Jeffries argued that while there might be some charter schools that are not successfully serving students, the answer is to shut down the bad ones, not put forth a blanket ban on their expansion. If anything, there should be a moratorium on failing traditional public schools, he said.

Even some groups that have teamed up with the NAACP to advocate for stronger accountability measures in the rewrite of the No Child Left Behind Act, depart from the group on the charter school  issue. The National Council of La Raza, a Latino civil rights group, continues to support the expansion of charters schools and even supported a bill in 2014 that would have steered an additional $50 million towards them.

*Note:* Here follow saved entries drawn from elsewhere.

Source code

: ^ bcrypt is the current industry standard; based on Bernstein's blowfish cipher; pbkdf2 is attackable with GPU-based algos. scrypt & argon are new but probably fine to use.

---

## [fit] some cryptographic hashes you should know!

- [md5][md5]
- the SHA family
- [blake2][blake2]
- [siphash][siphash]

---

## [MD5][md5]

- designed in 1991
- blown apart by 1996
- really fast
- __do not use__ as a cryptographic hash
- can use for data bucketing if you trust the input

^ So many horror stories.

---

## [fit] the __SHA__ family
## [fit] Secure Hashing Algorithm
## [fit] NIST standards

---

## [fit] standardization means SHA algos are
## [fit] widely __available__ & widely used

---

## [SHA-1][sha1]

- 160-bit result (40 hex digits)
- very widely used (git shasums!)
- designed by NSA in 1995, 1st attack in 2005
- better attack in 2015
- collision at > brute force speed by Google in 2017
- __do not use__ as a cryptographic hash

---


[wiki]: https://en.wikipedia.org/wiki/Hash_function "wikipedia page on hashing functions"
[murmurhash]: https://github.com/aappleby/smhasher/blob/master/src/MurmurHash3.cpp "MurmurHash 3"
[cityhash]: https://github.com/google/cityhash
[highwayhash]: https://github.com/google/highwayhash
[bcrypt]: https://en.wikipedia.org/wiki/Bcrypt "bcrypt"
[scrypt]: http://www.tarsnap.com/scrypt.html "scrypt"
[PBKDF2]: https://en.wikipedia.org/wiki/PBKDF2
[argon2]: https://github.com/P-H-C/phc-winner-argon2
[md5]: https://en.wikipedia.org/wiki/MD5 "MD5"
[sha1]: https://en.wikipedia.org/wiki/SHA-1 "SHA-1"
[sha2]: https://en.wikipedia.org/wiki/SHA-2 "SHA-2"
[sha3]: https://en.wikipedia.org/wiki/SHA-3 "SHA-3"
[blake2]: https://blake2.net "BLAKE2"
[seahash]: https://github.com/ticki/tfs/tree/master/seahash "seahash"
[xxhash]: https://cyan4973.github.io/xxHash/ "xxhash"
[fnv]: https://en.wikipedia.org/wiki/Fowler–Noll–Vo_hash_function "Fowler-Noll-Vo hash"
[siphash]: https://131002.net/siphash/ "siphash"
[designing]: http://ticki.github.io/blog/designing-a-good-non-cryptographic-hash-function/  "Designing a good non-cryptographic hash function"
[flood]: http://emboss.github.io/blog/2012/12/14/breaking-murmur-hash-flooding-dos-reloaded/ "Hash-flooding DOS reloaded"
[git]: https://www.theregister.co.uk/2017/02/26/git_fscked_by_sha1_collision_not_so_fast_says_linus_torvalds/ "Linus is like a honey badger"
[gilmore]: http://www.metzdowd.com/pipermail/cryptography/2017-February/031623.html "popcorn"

But the NAACP noted in its resolution that it joins Journey 4 Justice, a national coalition of community organizations that has been particularly active in Chicago, and other groups  in calling for a freeze on charter schools. And on Monday, a handful of organizations affiliated with the Black Lives Matter movement released an agenda, which among many things also called for a moratorium on charter schools and school closures.

The debate among civil rights groups is far from over. Goode, the NAACP education director, said the group’s position on charters may continue to affect its advocacy in local policy debates. Those could include continuing to fight efforts to lift the charter school cap in Massachusetts or opposing the tax credit scholarship program in Florida, which gives tax breaks to companies that contribute money to send needy kids to private schools.

(The 74: All Over the Cap: The Fight for the Future of Massachusetts’ Charter Schools)

“The NAACP has historically taken a position in support of public schools,” Adora Obi Nweze, president of the Florida State Conference of the NAACP,  told The 74 last year. “We don’t support any effort to drain money from public schools. And while it (the scholarship program) in fact, does try to support the best form of education for students, research has not proven that.”